This is a collection of letters gathered by Etta Bailey Burgiss. It includes:
– letters from her mother, Victoria Cunningham Bailey, to Victoria's sister
– letters between Victoria Bailey, W.C. Bailey, and Etta Bailey
– letters from W.W. Burgiss to Etta Bailey
– letters from friends to Etta Bailey
Subject
Personal communication among family and friends.
Table Of Contents
Unit 1: Victoria Cunningham Bailey correspondence
Unit 2: Victoria Bailey to Etta Bailey correspondence
Unit 3: W.C. Bailey letters
Unit 4: W.W. Burgiss letters
Unit 5: Etta's letters from friends
Unit 6: photographs
Unit 7: steel box
Unit 8: envelopes
Creator
David Lovegrove
Provenance
Collected by Etta Bailey Burgiss, passed down the family to her grandson, Shuman Gerald, who donated the collection to GHM.
This letter from Victoria to her sister holds a delightful denial of her interest in W. C. Bailey, who remains unnamed and simply referred to as the "widower." She would get married to him 9 months later.
This is the last letter from Victoria which mentions her brother Mike, fighting in the Civil War; he would be killed in battle about a week later. This letter, likes the last, mentions her future husband W. C. Bailey, but not by name; she refers to him as "the widower."
This letter has been entirely crumpled up, then flattened; it has stains, is very worn, and many parts are nearly illegible. She’s flirting with men who aren’t W.C. Bailey, which implies this is before their relationship develops; and she references deserters being rounded up, indicating the war has been going for a little while.
This letter from Victoria Cunningham to her sister, Margaret Sullivan. It references “Mike” — Michael M. Cunningham, their younger brother, who would be killed in battle one year later. He entered as a second lieutenant and ended a first lieutenant. He was Captain of Company D, 6th Regiment, 13th Infantry. Received a gunshot wound to the thigh on June 30, 1862 in a Seven Days Battle before Richmond.
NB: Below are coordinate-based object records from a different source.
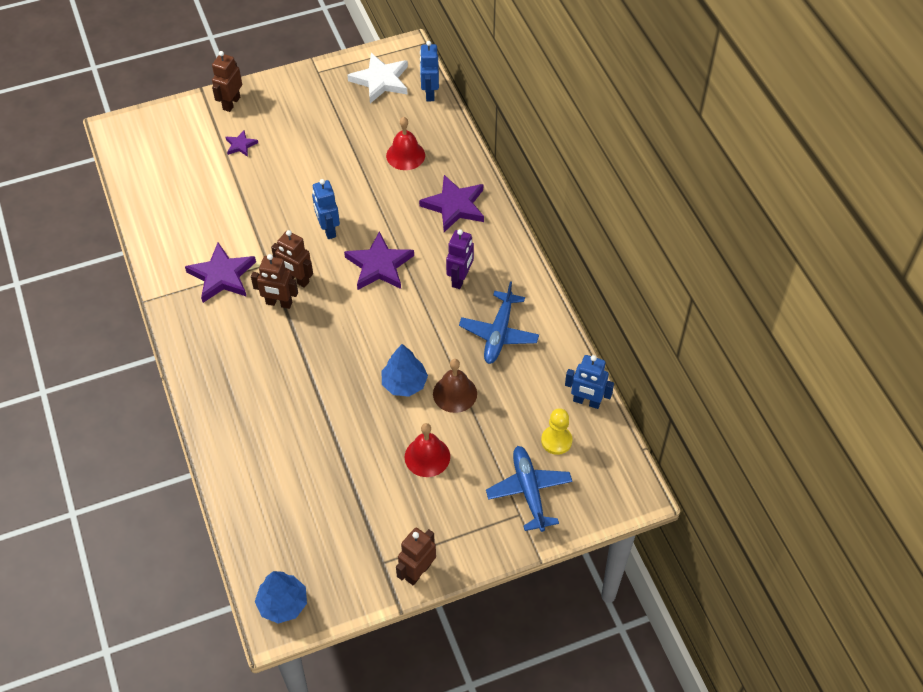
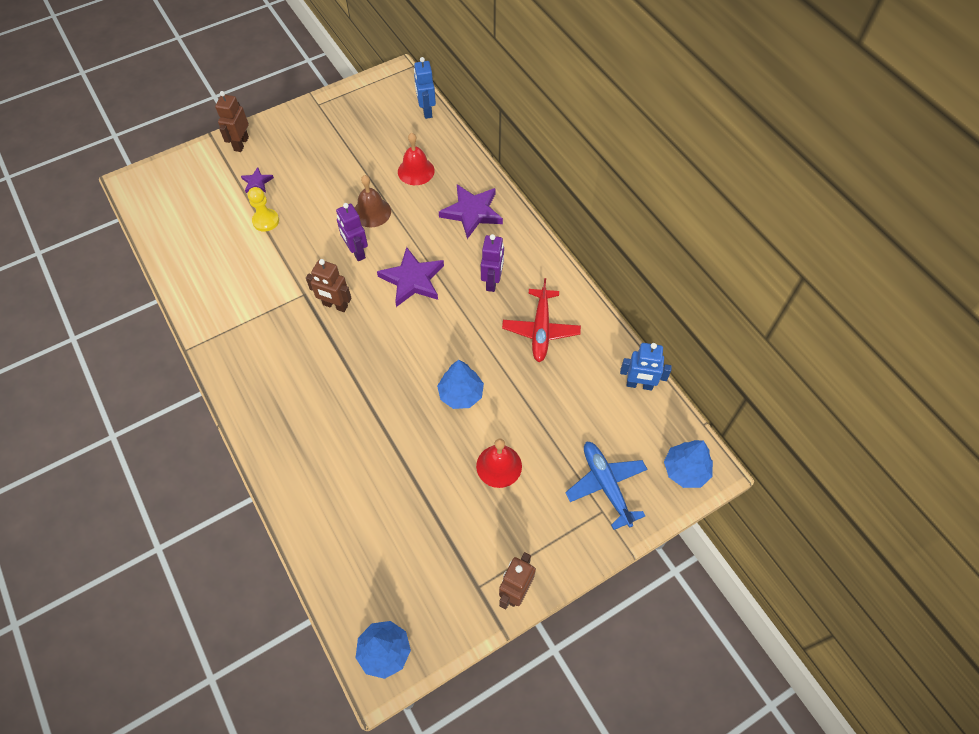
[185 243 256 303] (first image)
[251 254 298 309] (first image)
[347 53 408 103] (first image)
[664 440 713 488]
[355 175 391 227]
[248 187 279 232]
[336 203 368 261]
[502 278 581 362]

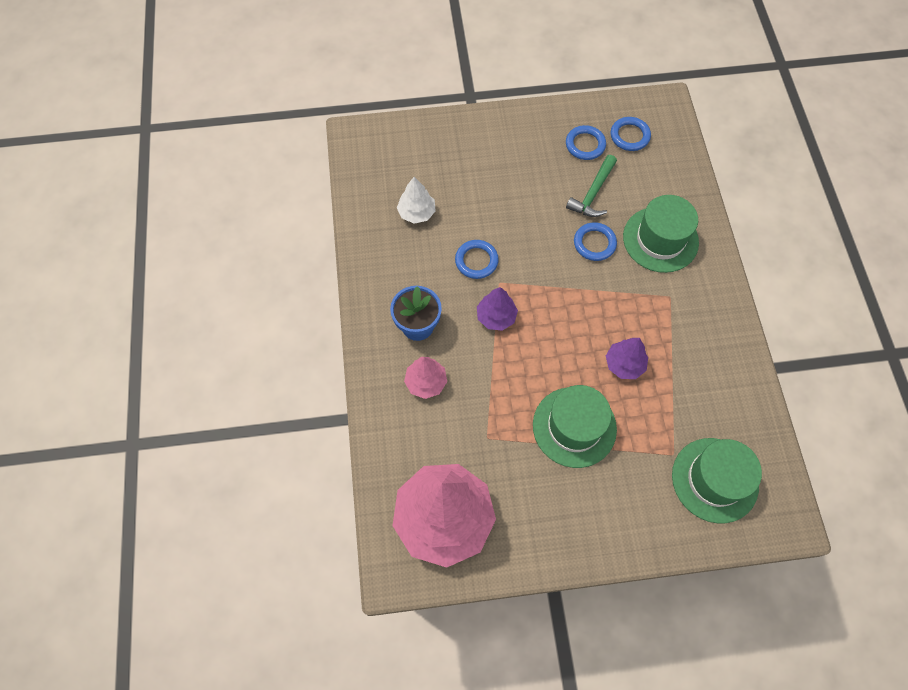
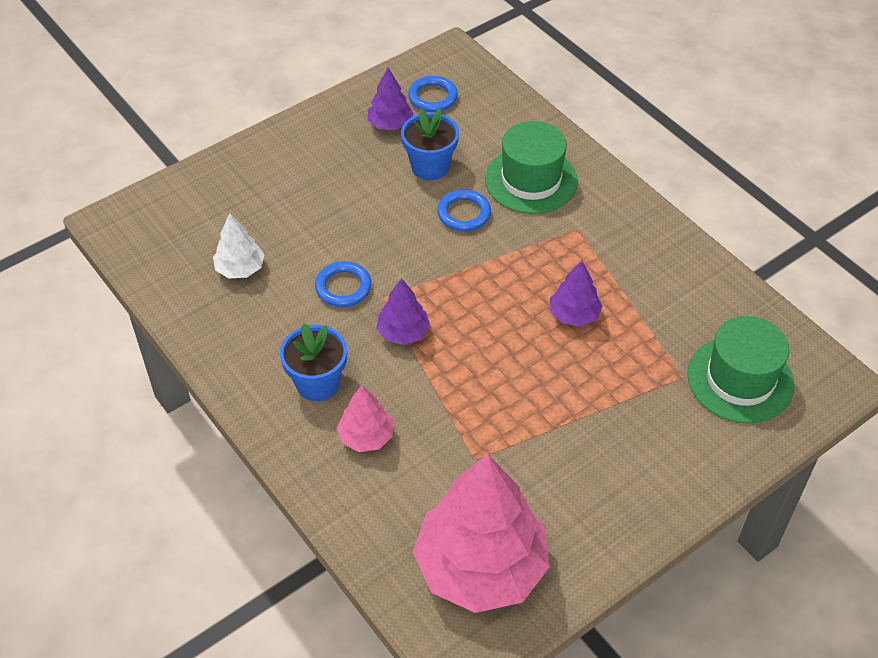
[533 385 617 468] (first image)
[368 68 414 130]
[401 108 459 180]

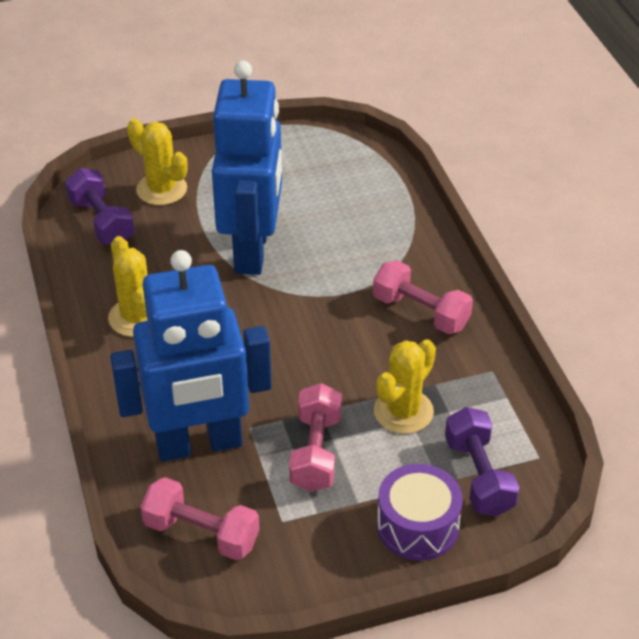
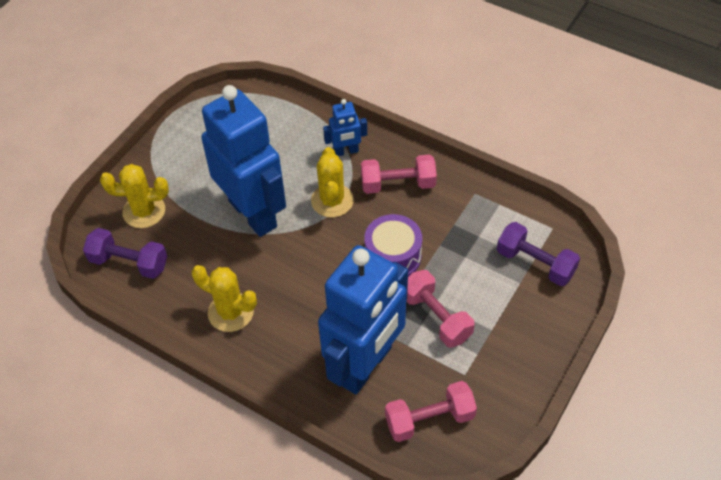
[323 99 367 156]
[311 147 354 217]
[364 214 422 277]

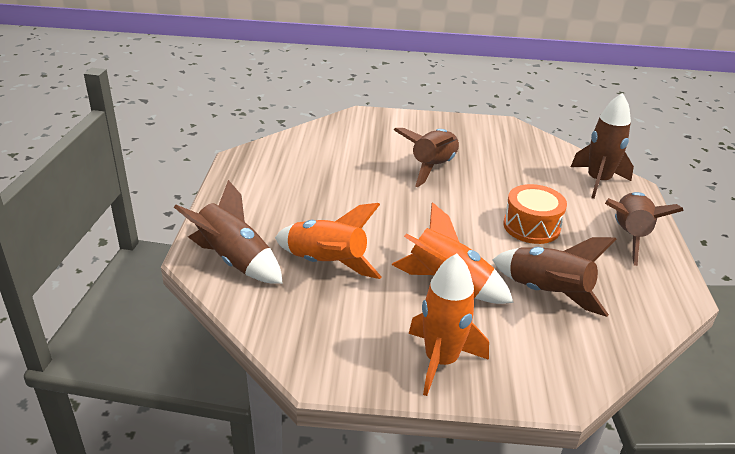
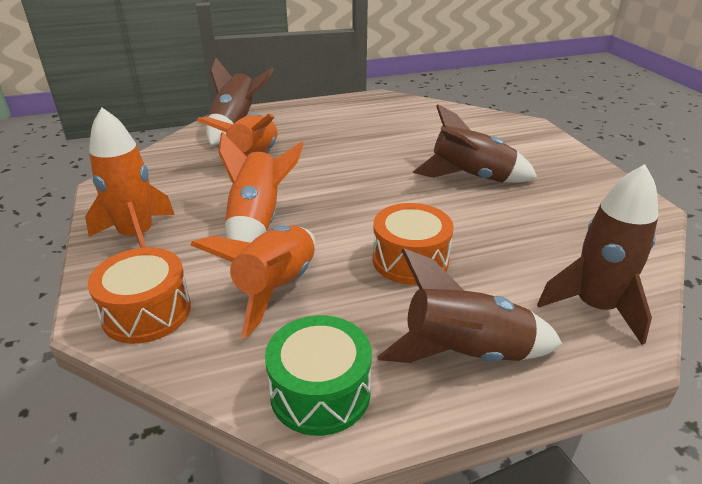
[88 247 191 344]
[265 315 372 436]
[190 225 316 338]

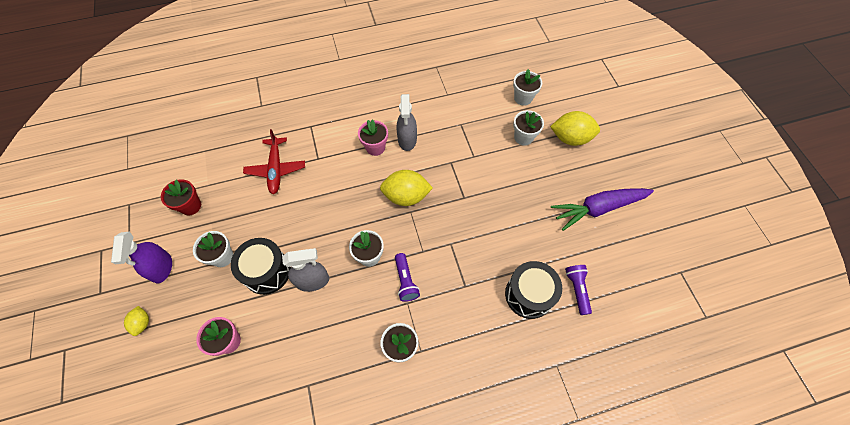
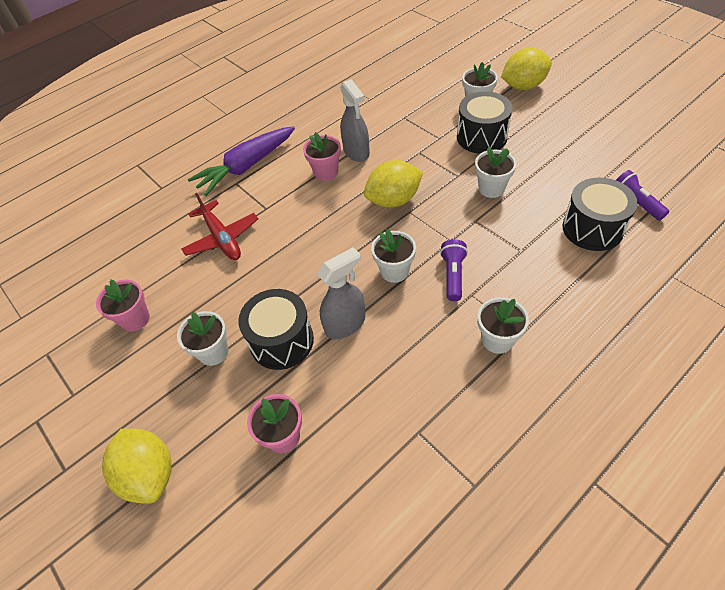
[111 232 172 283] (first image)
[457 91 513 154]
[475 147 516 198]
[188 126 295 196]
[96 279 150 332]
[440 239 468 301]
[102 429 172 504]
Admitted to Chimborazo Hospital No. 4, Richmond, Virginia on July 1, and he died July 5, 1862 from gangrene. The letter also mentions Chevis Crawford Montgomery, an uncle who was in the company, or his son.
Victoria Cunningham, age 18 or 19, is writing her sister Margaret, who is seven years older. Margaret had married at age 16, but her husband died a year or two before this letter was written; she remarried just after this letter.
This letter is very unusual in several respects. It is not fully dated, as most of Victoria's letters are. It begins with “Dear Margaret,” a striking departure from the normal “My dear Sister.” The grammar and spelling are less developed; and the “sound” of her writing feels younger and less mature than her other letters. It doesn’t mention their brother Mike at war, which implies it was written before he left. The postscript is also very unusual, and seems to indicate an early discomfort with letter-writing (many other American womens’ letters from this period have requests to burn or destroy or hide or protect the letter, but Vic does this no other time — even for letters discussing rather private matters). For these reasons, I tend to think this is August, 1860. She does mention Ben Morgan being elected Lieutenant, but the Confederate military had not yet begun muster at that point; that could indicate an August 1861 date. However, all the other factors point to an earlier date, and it’s entirely possible Ben is in the state militia — which was in massive growth and development in August 1860. The letter makes no mention of Washington Sullivan; Margaret married him in December of 1860.
Tinned steel box, lacquered black; double red striping top and bottom. This box, likely from the mid- to late-1800s, was kept for generations in a drawer of a hallway secretary. It held numerous letters and photographs. They center around the families of William Clark and Victoria Cunningham Bailey, their daughter Etta, and her husband William Wesley Burgiss.